- The healthcare industry is burning the two-midnight oil. Fifty-five hospitals filed a lawsuit last Friday against the Department of Health and Human Services (HHS) regarding the two-midnight rule’s 0.2 percent inpatient compensation cuts and increased revenue concerns.
Under the two-midnight rule – a Medicare Cinderella rule of sorts – if inpatient rates for treatment do not cover the timespan of two midnights, hospitals will not receive Medicare reimbursement.
The vague rule is problematic when it comes to matters of hospital payment, plaintiffs say within the lawsuit.
It is unclear if the rule adopts a time-based approach, plaintiffs state. There is also contradiction within the rule regarding the “complex medical judgement” association with admitting a patient. The definition of what a one-day stay actually means in the case of an unexpected patient stay demands clarification, they add.
CMS’s decision to institute a 0.2 percent decrease in each [inpatient prospective payment system] IPPS hospital’s payments is based on CMS’s assumption that inpatient stays will increase as a result of the 2 Midnights Policy, which is in turn based on an assumption as to how hospitals and CMS’s contractors will react to the 2 Midnights policy; however, the policy, as set forth in the preamble and the text of the Final Rule, is confusing, ambiguous and internally inconsistent.
The plaintiffs conclude the lawsuit with a request for relief that the 0.2 percent decrease be relinquished and HHS Secretary Sylvia M. Burwell recalculate the appropriate increase to offset the aggregate decrease in IPPS payments resulting from the two-midnight rule’s implementation.
The plaintiffs also ask hospitals are paid the additional sums resulting from going back to the numerical drawing board.
Last September, a federal judge determined Burwell needed to provide a more solid rationale for why a rate cut was necessary.
“If the patient is expected to need less than 2 midnights of care in the hospital, the services furnished should generally be billed as outpatient services. Our actuaries estimated that the 2-midnight policy would increase expenditures by approximately $220 million in FY 2014 due to an expected net increase in inpatient encounters,” replied Burwell and Andy M. Slavitt, CMS’s Acting Administrator, within a commentary period notice.

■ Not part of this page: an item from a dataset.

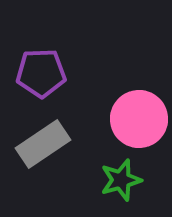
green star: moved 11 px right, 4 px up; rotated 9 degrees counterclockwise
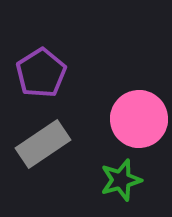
purple pentagon: rotated 30 degrees counterclockwise
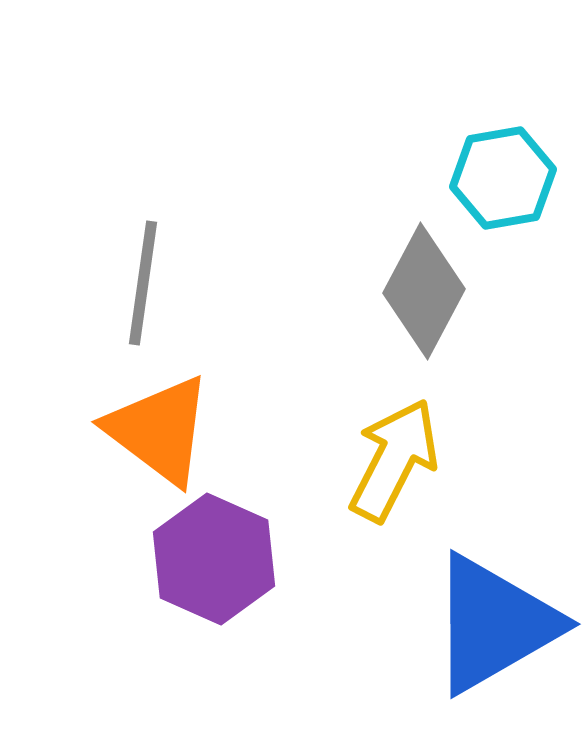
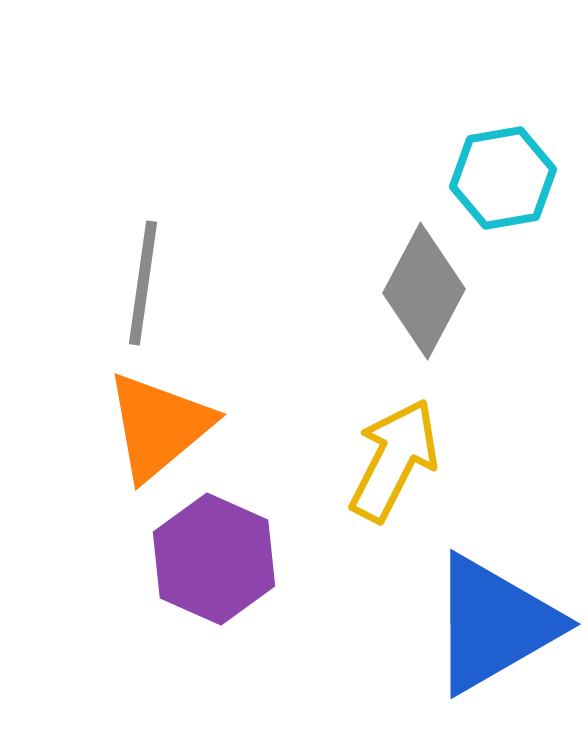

“[Our] analysis of the historical data since the implementation of the 2-midnight policy is not yet complete, and we do not propose to reconsider the reduction in light of that analysis at this time,” they stated. “We continue to invite comment on this issue.”
Comments received until the deadline hit earlier this month will be addressed in a final notice to be published by March 18, 2016, they added.
Considering the good and bad of the two-midnight rule’s past
There has been a great deal of activity surrounding two-midnight efforts. Here is a brief summary of highlights from the past year or so.
Last August, the Centers for Medicare & Medicaid Services (CMS) extended partial enforcement delay of the two-midnight policy.
In March of 2014, the American Hospital Association (AHA) spoke out about a two-midnight rule delay.
“The current CMS policy is bad news for seniors because it undermines the medical judgment of physicians. The bill also rightly calls on the agency to develop an acceptable long-term payment solution,” said Rick Pollack, Executive Vice President.
One month later, in April of 2014, the AHA sued HHS over Medicare policies tied to the two-midnight rule. The AHA and other plaintiffs, including Mount Sinai Hospital and Albert Einstein Healthcare Network, contended the rule was taking a financial toll on hospitals.
“CMS’s newly-minted ‘two-midnights’ rule has deprived and will deprive hospitals of Medicare reimbursement for reasonable, medically necessary care they provide to patients,” the plaintiffs explained.
“The word ‘inpatient’ simply doesn’t mean ‘a person who stays in the hospital until Day 3,’ and CMS is not at liberty to change the meaning of words to save money.”
In April of 2015, CMS delayed the two-midnight rule. Medicare claims were subsequently in limbo.
Hospitals have spoken out about the policy’s problematic nature
“When the patient walks in the door, you can’t have a crystal ball and know how long the patient will be there,” stated Amy Deutschendorf, MS, R.N, Senior Director of Utilization and Clinical Resource Management at Johns Hopkins Health System.
“Patients either need the services that only a hospital can provide, or they don’t. If they need to be in a bed overnight, and we need that time to take care of them, it should be an admission."
“The assumption is we’re not delivering significant or complicated care, and that’s incorrect,” asserted Kate Rose, MPH, Assistant Vice President of Public Policy and Government Relations.
“We are. We’re simply able to do it very quickly because of the 24/7 resources that exist in an academic medical center, as well as the incentives enabled by value-based arrangements to stabilize patients quickly and effectively.”